The monetary policy review comes as governments worldwide continue efforts to shore up the banking system, with South Korea pledging to guarantee US$100 billion in bank debts and supply lenders with US$30 billion. Helping underpin the kiwi, Finance Minister Michael Cullen said the government was cautiously investigating whether to extend its deposit guarantee scheme to cover wholesale deposits, matching Australia.

"The big focus this week will be the Reserve Bank of New Zealand decision on Thursday," said Danica Hampton, currency strategist at the Bank of New Zealand. "Market pricing is consistent with the RBNZ cutting 100 basis points this week."

The New Zealand dollar rose to 61.50 US cents from 61.17 cents and 62.37 yen from 62.18 on Friday. It fell to 88.18 Australian cents from 88.76. Michael Gordon, market economist at Westpac Banking Corp., said the kiwi will likely trade between 60.5 and 62.5 US cents today.
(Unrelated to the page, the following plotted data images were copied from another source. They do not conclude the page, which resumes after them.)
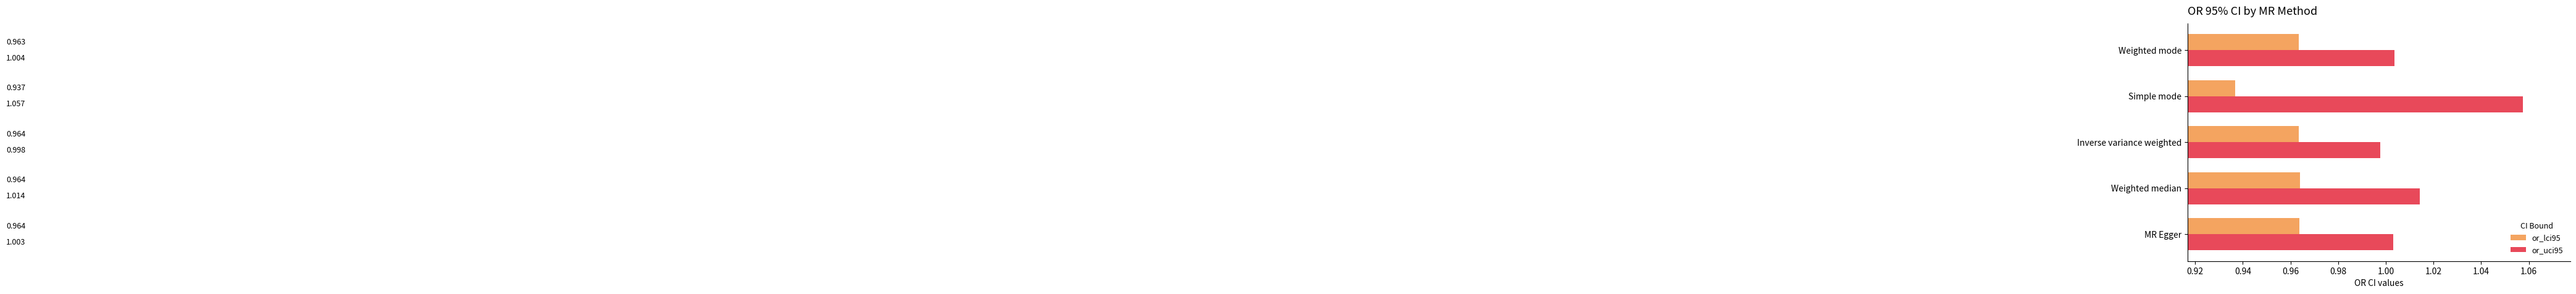

List the labels in order of or_uci95 value, smallest first.

Inverse variance weighted, MR Egger, Weighted mode, Weighted median, Simple mode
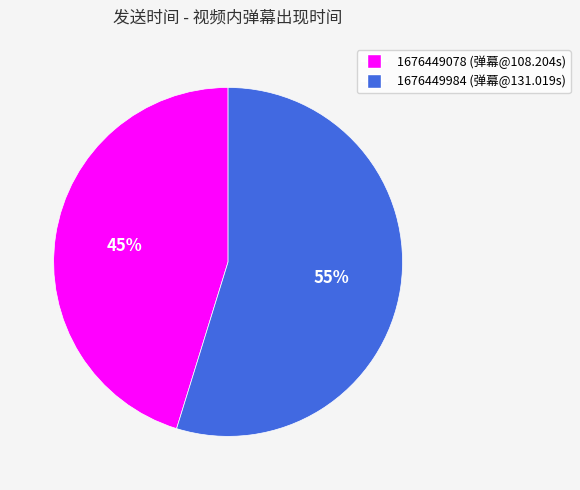

Does 1676449078 represent more than half of the total?

No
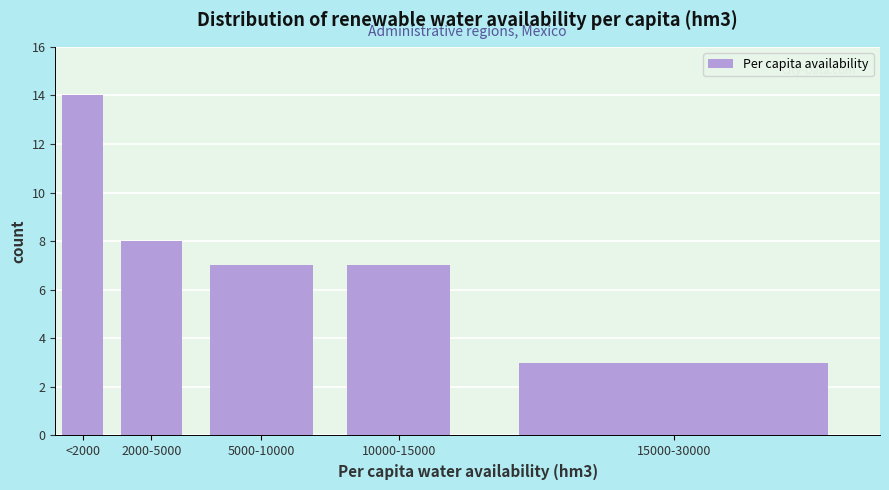

Reading right to left, what are all the values shown in this chart?

15000-30000=3	10000-15000=7	5000-10000=7	2000-5000=8	<2000=14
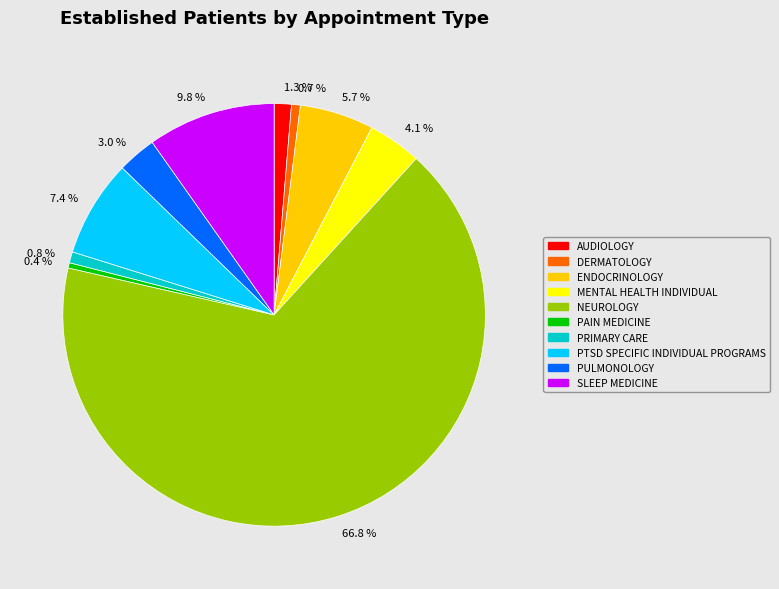

What is the largest slice in the pie chart?

66.8 %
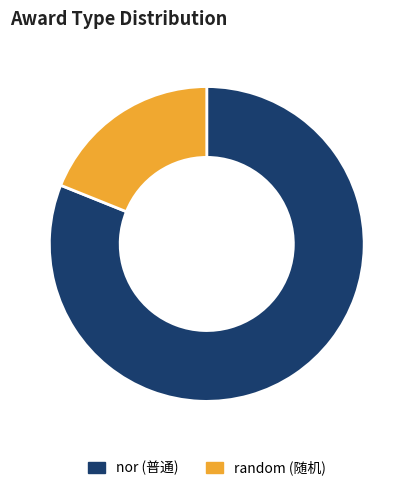

Does any single category account for the majority?

Yes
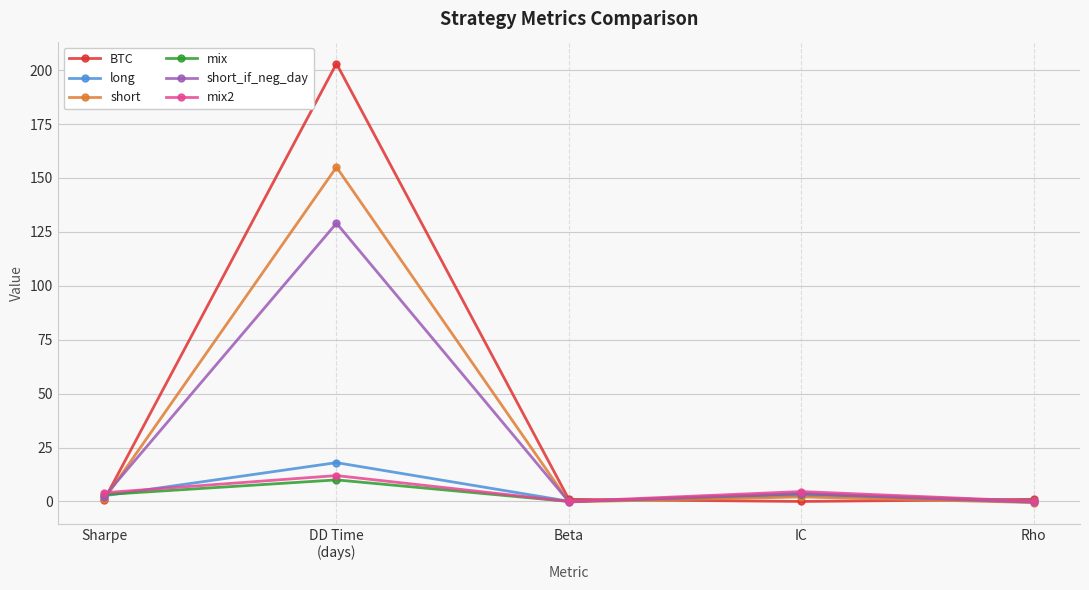

Which series has the largest range (max minus min)?

BTC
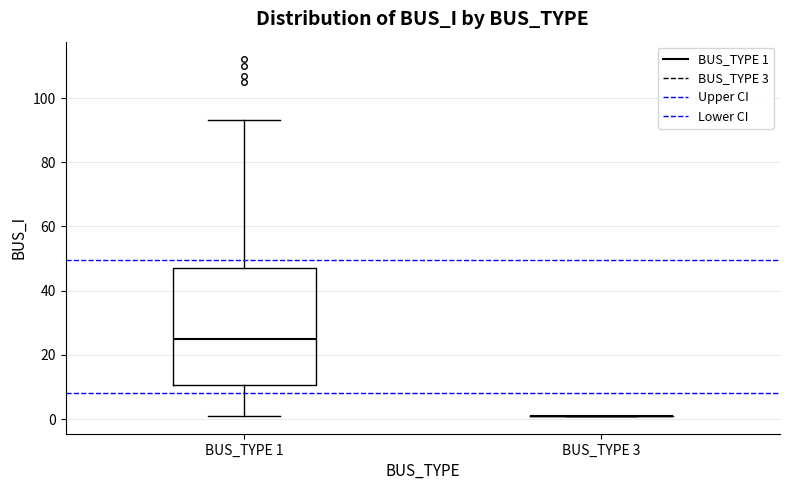

Comparing the boxes themselves (not the whiskers), which one is the tallest?

BUS_TYPE 1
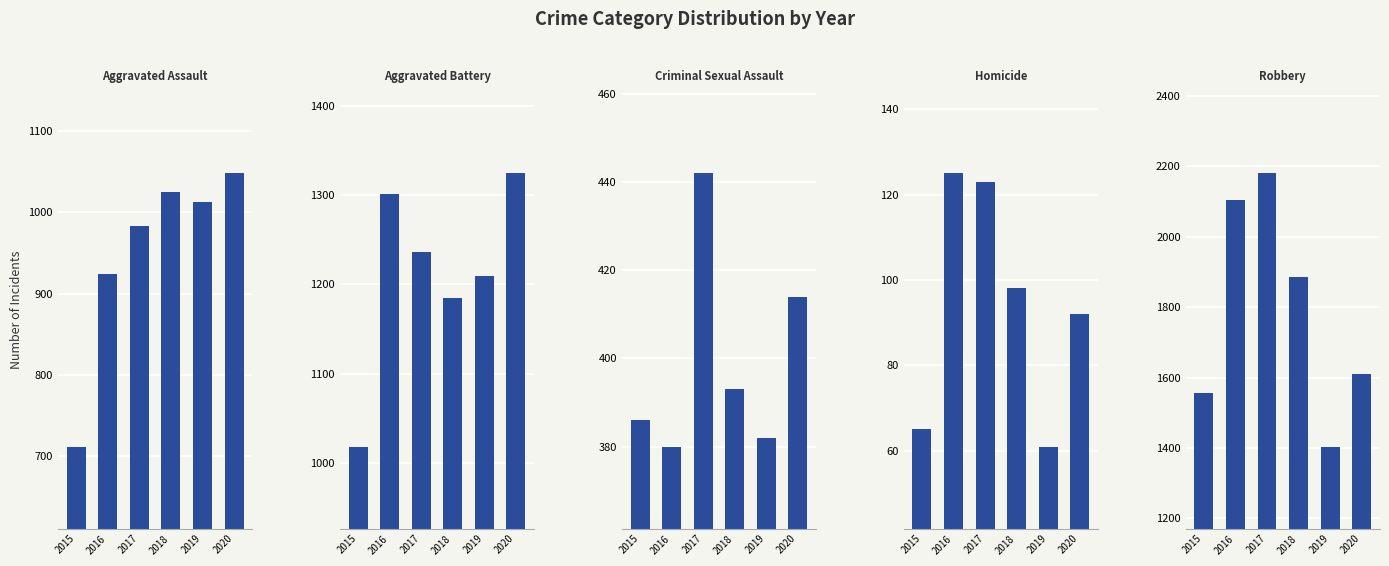

The value of Criminal Sexual Assault at 2015 is 250. True or false?

False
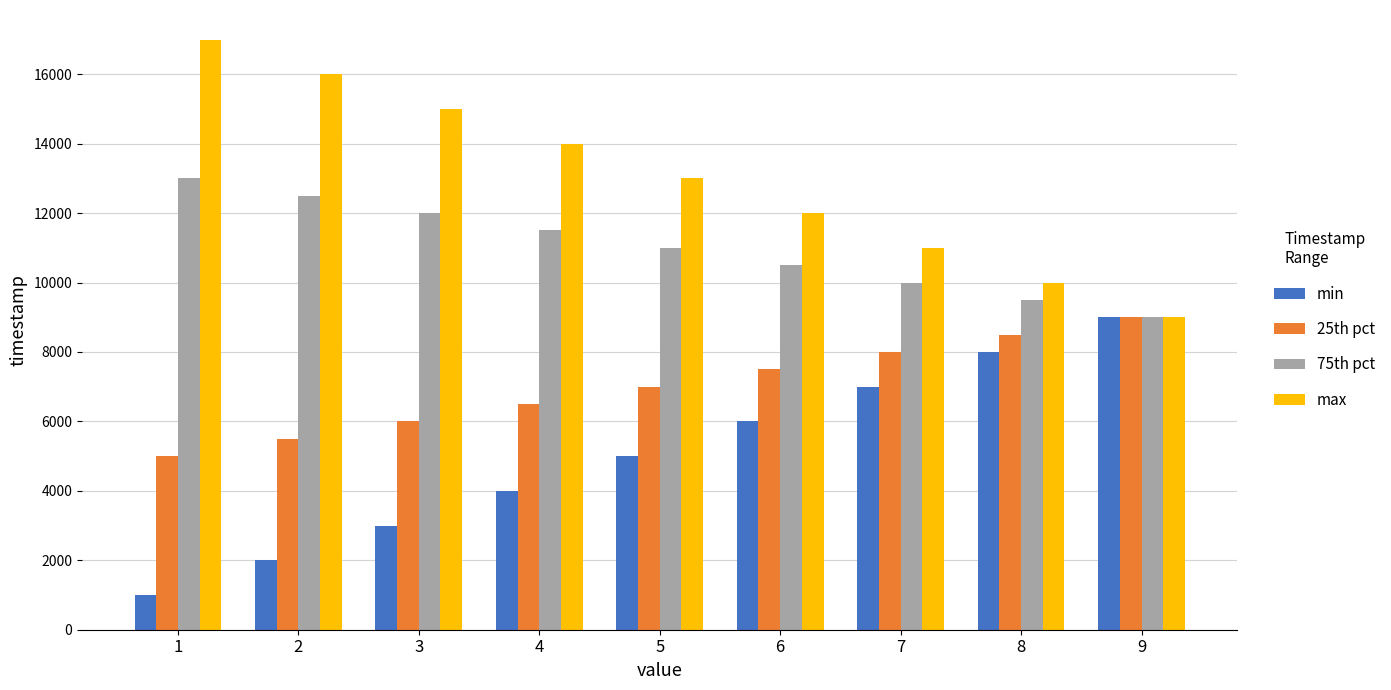

How many data points in max are less than 13000?

4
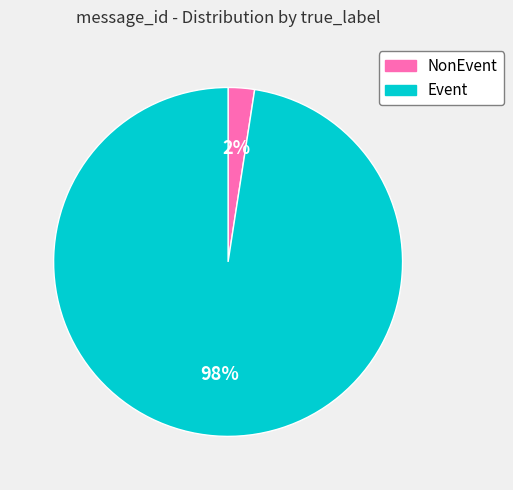

Does NonEvent account for over 50% of the chart?

No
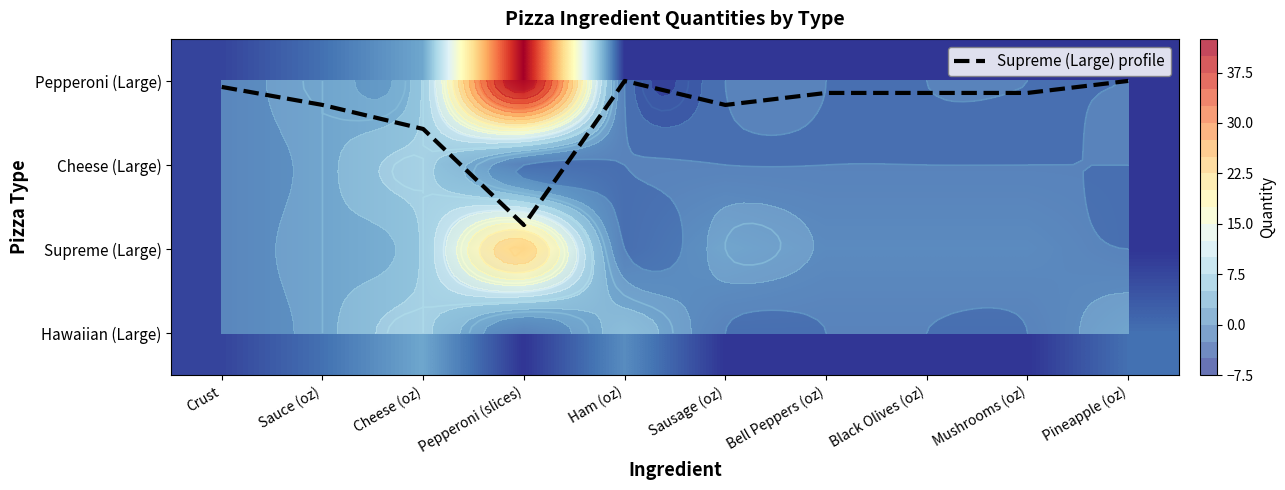

How many positive values does the Supreme (Large) series have?

8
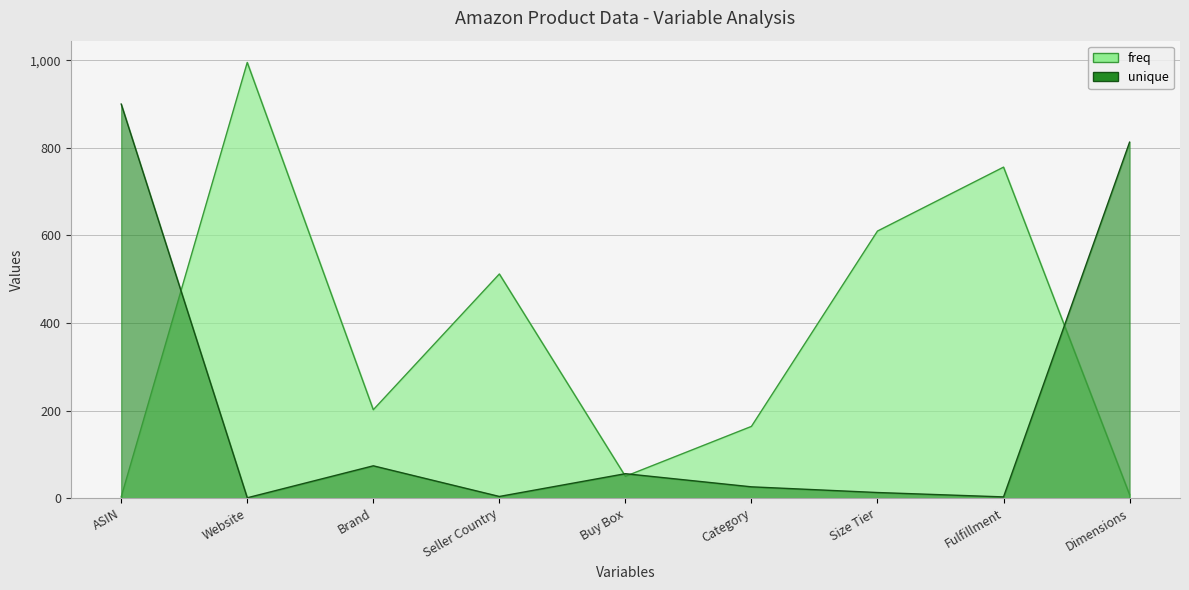

At how many categories does at least one series exceed 86?

8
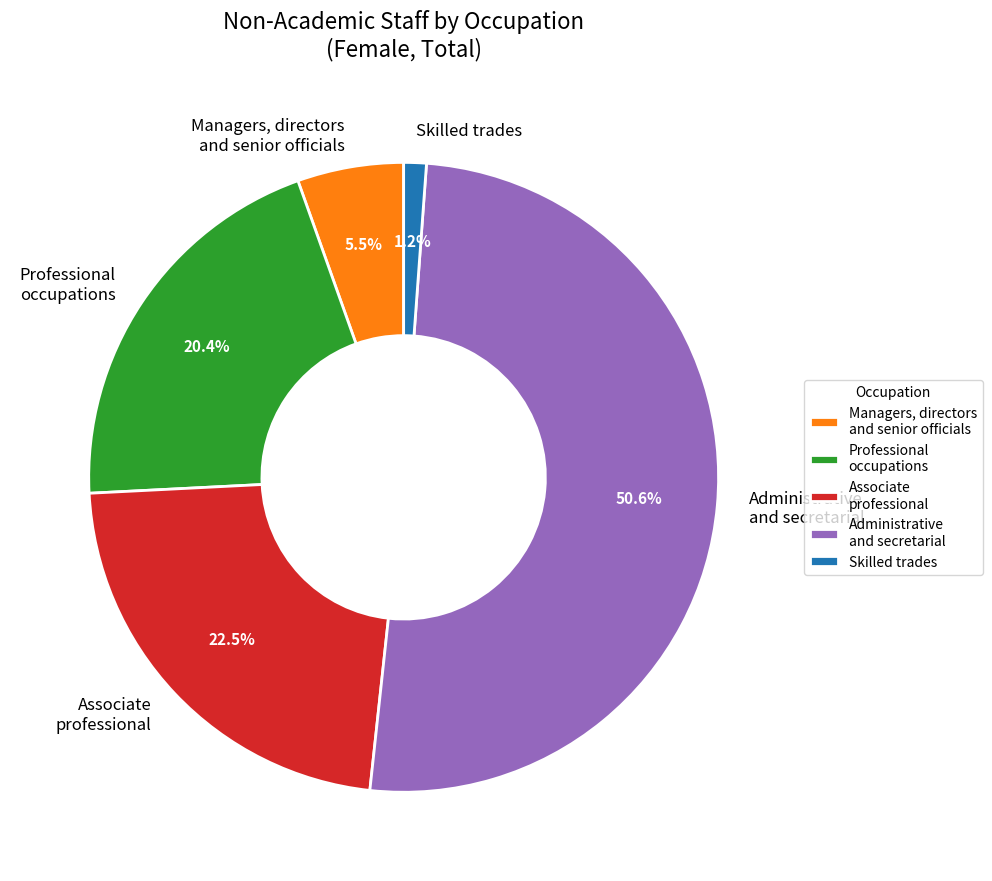

Between Skilled trades and Professional occupations, which is larger?

Professional occupations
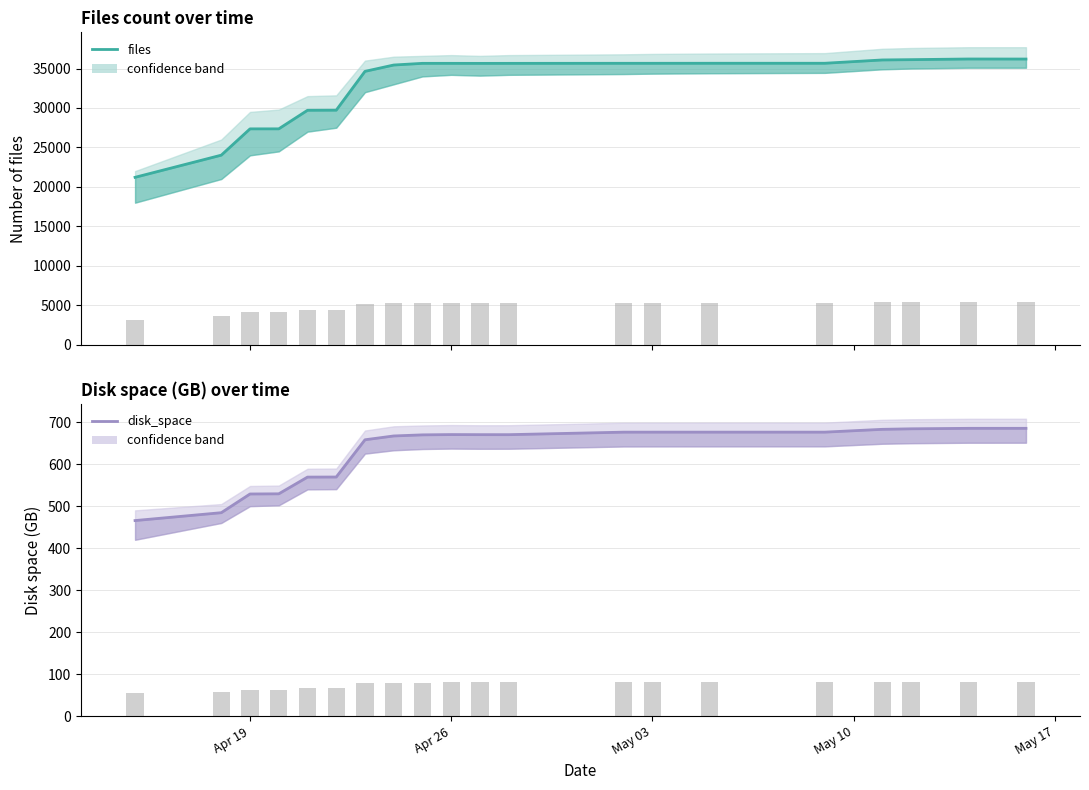

What is the average value of the files bar series?

4945.1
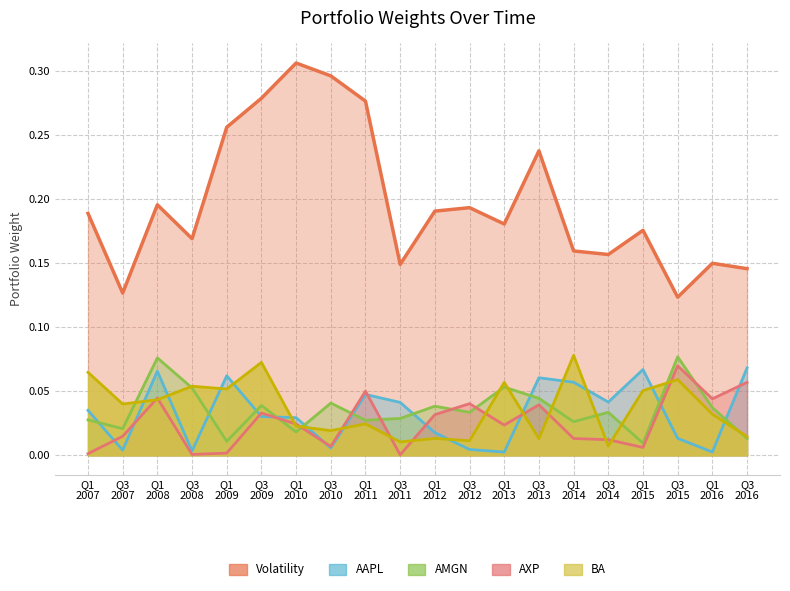

True or false: AXP and AAPL cross at least once.

True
Lower interest rates diminish the appeal of the local currency to investors seeking higher-yielding assets, such as investors who borrow in yen. Japan's 10-year government bonds yield 1.57% while New Zealand's was recently at 5.93%.

Westpac is forecasting third-quarter inflation accelerated to 5.2%, reflecting rising food prices and a weaker currency, which drives up the cost of imports, Gordon said. The figures are released tomorrow.

Gordon said the central bank will cut rates regardless of inflation figures because "there's an economic case for a large cut anyway."

The New Zealand government may be moving closer to matching Australia's bank deposit scheme by guaranteeing wholesale deposits between banks, Hampton said.

Wholesale deposit guarantees, giving banks confidence to lend to one another, have become the "world standard price of entry" to combined efforts to restore confidence in the financial system, Gordon said.